## Text provided:
MP3

How musefs scans and synthesizes MP3 files (.mp3) and their ID3v2 metadata. For the segment model these layouts plug into, see the segment model. The ID3v2 builder described here is shared with WAV's embedded id3 chunk — see WAV.

What round-trips

  • Canonical text tags (title, artist, albumartist, date, tracknumber, …) map to their standard ID3v2 text frames (TIT2, TPE1, TPE2, TDRC, TRCK, …) via the shared vocabulary (musefs-format/src/tagmap.rs). NUL-separated multi-value frames yield one tag row per value and are re-emitted NUL-separated in a single frame.
  • Vocabulary TXXX keys (ReplayGain fields, MusicBrainz album/artist ids) round-trip through TXXX frames with their fixed, exact-case descriptions (e.g. MusicBrainz Album Id).

## Brief 1:
In the records, reproduce verbatim the lines from the one containing "L ∝ N^2 なので、命題を証明します" up to and including the one containing "(注: ⑵ を参照)。".
The MP3 page above and the records that follow are separate material.

## Data extracts:
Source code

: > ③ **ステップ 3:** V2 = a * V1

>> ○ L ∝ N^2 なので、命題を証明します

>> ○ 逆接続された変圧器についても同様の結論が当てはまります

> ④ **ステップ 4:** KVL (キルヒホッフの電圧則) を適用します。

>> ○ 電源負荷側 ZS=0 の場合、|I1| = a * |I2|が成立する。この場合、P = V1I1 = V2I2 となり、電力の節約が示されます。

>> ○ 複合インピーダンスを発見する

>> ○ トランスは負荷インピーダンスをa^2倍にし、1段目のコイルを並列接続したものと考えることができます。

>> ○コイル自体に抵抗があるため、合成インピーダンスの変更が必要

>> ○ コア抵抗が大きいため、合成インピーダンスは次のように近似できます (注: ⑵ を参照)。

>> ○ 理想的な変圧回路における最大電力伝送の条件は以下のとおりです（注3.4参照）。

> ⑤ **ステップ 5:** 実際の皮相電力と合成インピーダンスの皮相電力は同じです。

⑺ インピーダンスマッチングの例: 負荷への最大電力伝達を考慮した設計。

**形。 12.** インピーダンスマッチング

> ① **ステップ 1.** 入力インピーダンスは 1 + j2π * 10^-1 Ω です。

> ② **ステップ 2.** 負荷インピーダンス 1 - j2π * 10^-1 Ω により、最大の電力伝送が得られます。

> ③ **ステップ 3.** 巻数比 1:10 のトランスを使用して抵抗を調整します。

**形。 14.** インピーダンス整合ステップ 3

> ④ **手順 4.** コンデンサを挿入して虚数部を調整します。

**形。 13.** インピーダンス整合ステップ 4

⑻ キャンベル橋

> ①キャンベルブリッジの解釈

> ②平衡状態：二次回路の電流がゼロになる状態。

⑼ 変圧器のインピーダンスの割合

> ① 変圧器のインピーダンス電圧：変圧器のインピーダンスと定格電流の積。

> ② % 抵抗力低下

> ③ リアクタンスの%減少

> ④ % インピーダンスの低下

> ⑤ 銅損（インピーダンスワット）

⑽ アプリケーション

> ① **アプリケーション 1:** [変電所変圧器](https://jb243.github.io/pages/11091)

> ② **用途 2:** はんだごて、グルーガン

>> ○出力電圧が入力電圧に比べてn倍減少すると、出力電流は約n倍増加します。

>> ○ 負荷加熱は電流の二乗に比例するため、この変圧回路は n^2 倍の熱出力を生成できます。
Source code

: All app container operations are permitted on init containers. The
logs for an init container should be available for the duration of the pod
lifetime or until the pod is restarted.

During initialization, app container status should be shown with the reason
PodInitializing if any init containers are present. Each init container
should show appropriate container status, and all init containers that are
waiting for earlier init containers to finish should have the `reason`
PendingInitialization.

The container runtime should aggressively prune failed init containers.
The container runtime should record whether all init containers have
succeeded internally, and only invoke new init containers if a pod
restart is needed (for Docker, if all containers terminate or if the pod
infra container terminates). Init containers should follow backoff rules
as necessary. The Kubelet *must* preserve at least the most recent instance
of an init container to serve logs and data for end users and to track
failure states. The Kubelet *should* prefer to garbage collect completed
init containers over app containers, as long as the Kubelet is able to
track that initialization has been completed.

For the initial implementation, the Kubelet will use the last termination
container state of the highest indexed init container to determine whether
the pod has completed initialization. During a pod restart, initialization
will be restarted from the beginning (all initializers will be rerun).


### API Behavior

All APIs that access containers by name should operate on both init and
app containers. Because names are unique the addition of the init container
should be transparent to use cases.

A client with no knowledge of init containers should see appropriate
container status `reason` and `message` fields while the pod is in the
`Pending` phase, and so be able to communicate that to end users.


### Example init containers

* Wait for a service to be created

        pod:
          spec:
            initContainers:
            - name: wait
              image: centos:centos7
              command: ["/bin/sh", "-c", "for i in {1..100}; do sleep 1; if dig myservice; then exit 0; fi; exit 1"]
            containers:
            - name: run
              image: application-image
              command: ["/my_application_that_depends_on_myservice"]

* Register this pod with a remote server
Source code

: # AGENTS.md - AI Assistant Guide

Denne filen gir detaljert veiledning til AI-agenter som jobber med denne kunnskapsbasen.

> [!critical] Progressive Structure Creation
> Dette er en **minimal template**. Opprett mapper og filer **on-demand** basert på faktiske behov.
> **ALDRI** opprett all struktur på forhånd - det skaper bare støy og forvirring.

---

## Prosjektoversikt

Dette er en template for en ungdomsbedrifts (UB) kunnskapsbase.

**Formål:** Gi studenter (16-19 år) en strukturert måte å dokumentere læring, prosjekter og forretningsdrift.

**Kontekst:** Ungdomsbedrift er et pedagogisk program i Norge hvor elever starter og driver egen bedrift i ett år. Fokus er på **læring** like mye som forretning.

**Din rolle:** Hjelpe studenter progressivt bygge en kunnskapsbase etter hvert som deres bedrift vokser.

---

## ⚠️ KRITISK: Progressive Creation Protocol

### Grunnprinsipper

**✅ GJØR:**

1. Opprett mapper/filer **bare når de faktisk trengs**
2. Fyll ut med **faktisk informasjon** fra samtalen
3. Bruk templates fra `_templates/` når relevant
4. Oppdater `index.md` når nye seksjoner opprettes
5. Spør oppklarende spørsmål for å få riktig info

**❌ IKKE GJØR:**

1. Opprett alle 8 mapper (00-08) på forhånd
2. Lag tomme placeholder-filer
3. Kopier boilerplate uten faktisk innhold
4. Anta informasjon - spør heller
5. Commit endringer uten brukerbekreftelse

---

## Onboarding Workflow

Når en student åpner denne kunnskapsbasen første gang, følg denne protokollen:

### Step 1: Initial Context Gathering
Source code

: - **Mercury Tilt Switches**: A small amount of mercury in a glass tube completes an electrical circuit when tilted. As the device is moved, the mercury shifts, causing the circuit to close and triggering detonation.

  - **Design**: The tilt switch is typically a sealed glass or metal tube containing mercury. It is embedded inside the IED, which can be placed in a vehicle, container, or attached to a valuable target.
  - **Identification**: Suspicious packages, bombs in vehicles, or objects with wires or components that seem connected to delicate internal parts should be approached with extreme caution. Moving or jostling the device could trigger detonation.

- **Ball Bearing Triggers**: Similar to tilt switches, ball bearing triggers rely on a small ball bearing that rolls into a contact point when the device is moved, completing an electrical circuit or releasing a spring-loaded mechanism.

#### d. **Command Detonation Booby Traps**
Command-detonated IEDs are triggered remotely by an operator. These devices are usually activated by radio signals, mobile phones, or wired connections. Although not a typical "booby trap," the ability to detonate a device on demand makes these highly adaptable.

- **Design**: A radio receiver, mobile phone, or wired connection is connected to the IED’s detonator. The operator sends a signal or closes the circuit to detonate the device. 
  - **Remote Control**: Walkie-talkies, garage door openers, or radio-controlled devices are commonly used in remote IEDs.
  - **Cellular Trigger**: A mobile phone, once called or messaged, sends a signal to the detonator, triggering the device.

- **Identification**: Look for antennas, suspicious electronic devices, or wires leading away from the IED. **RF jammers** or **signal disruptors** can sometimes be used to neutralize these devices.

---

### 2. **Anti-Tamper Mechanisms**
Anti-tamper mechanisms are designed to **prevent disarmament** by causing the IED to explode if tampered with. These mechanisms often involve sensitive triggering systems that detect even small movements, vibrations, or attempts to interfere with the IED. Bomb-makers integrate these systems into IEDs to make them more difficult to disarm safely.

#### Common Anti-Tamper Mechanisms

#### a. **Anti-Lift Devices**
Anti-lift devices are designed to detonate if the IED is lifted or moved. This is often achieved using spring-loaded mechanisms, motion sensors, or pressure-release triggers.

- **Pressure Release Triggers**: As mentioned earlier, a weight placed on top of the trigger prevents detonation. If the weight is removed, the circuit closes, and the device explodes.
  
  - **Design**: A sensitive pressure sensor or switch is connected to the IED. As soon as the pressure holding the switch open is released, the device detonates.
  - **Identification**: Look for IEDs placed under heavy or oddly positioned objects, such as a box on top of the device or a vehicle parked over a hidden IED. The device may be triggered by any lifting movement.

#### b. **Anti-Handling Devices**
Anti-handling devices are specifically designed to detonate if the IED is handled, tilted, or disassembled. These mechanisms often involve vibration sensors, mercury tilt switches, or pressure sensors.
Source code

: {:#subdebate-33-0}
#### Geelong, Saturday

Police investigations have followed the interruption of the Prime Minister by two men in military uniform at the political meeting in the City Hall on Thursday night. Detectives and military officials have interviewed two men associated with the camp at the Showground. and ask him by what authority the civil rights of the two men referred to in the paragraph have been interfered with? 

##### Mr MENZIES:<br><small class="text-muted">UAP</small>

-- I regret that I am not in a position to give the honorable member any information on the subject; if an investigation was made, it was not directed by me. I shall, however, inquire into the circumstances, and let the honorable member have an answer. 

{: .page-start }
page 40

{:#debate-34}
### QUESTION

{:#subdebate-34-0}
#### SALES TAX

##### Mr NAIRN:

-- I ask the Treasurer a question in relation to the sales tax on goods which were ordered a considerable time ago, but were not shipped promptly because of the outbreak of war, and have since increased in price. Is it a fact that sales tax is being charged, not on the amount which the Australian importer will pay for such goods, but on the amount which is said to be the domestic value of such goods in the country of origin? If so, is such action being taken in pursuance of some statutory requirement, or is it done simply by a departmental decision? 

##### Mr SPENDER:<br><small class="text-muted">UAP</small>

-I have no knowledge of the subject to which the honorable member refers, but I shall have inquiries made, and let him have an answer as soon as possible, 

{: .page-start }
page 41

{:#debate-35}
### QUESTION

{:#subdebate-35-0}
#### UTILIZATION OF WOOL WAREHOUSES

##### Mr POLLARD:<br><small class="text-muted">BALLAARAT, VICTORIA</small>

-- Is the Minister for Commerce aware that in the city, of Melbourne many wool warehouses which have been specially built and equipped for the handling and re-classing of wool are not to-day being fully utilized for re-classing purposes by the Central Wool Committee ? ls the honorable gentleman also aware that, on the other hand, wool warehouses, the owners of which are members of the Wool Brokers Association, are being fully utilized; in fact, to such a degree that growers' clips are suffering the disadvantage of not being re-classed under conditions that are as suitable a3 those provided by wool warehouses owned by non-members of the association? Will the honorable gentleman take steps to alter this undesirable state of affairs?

## Brief 2:
Restate the MP3 page from "How musefs scans" up to and including "a single frame.", putting "ID3v2 writer" in place of "ID3v2 builder".

## Result 1:
>> ○ L ∝ N^2 なので、命題を証明します

>> ○ 逆接続された変圧器についても同様の結論が当てはまります

> ④ **ステップ 4:** KVL (キルヒホッフの電圧則) を適用します。

>> ○ 電源負荷側 ZS=0 の場合、|I1| = a * |I2|が成立する。この場合、P = V1I1 = V2I2 となり、電力の節約が示されます。

>> ○ 複合インピーダンスを発見する

>> ○ トランスは負荷インピーダンスをa^2倍にし、1段目のコイルを並列接続したものと考えることができます。

>> ○コイル自体に抵抗があるため、合成インピーダンスの変更が必要

>> ○ コア抵抗が大きいため、合成インピーダンスは次のように近似できます (注: ⑵ を参照)。

## Result 2:
How musefs scans and synthesizes MP3 files (.mp3) and their ID3v2 metadata. For the segment model these layouts plug into, see the segment model. The ID3v2 writer described here is shared with WAV's embedded id3 chunk — see WAV.

What round-trips

  • Canonical text tags (title, artist, albumartist, date, tracknumber, …) map to their standard ID3v2 text frames (TIT2, TPE1, TPE2, TDRC, TRCK, …) via the shared vocabulary (musefs-format/src/tagmap.rs). NUL-separated multi-value frames yield one tag row per value and are re-emitted NUL-separated in a single frame.